Pasta with Tomato and Chicken


4 Servings
  • 18 ounces spaghetti
  • ¼ cup olive oil
  • 4 cloves garlic, cut into halves and crushed
  • 10 ounces chicken thigh, cut into ½-inch cubes
  • 4 medium tomatoes, cut into wedges
  • 4 packets Kayanoya Original Mushroom Stock Powder (remove from 4 packets)
  • 1 ounce Parmesan cheese
  • 2 tablespoons Italian parsley, finely chopped


  1. Bring 5 to 6 quarts of water with 3 to 4 tablespoons of salt to a boil. Cook pasta following the instructions on package or to taste. Drain pasta and save app. ½ cup of pasta water.
  2. In a large, deep frying pan, add olive oil and garlic and place on low heat. Cook garlic until lightly golden and fragrant.
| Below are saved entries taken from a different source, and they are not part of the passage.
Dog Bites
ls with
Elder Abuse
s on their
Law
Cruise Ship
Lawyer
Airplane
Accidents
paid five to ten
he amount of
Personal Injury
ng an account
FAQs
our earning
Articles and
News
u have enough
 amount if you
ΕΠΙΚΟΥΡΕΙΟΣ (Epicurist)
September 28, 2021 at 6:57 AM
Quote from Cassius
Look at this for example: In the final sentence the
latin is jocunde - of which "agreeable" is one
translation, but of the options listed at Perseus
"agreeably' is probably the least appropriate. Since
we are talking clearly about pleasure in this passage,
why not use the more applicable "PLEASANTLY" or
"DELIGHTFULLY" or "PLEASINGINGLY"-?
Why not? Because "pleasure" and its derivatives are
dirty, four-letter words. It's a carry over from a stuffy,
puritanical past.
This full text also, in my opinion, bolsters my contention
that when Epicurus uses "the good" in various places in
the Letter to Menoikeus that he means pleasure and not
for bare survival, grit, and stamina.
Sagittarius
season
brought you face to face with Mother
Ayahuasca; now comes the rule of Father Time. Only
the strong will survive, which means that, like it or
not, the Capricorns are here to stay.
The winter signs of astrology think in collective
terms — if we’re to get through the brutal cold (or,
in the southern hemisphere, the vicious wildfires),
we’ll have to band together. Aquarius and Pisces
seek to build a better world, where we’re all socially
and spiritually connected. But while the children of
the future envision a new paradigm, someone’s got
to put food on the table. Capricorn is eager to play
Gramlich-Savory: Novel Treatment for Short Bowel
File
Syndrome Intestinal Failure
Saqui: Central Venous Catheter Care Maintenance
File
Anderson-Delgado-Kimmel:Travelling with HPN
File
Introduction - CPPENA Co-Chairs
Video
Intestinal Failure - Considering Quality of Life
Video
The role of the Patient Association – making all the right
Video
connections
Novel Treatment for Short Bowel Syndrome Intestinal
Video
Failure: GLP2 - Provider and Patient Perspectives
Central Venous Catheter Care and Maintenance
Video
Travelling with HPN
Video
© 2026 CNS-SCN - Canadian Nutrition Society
  3. Add chicken to pan and stir until all surfaces turn white. Add tomato and cook for 3 minutes, crushing with spatula. Pour in all Mushroom Stock Powder, mix, and cook over low heat for 5 minutes
  4. Add pasta and Parmesan cheese to frying pan and toss over medium heat. Add pasta water as desired.
  5. Place desired amounts on plates and garnish with parsley. Sprinkle on added Parmesan cheese to taste.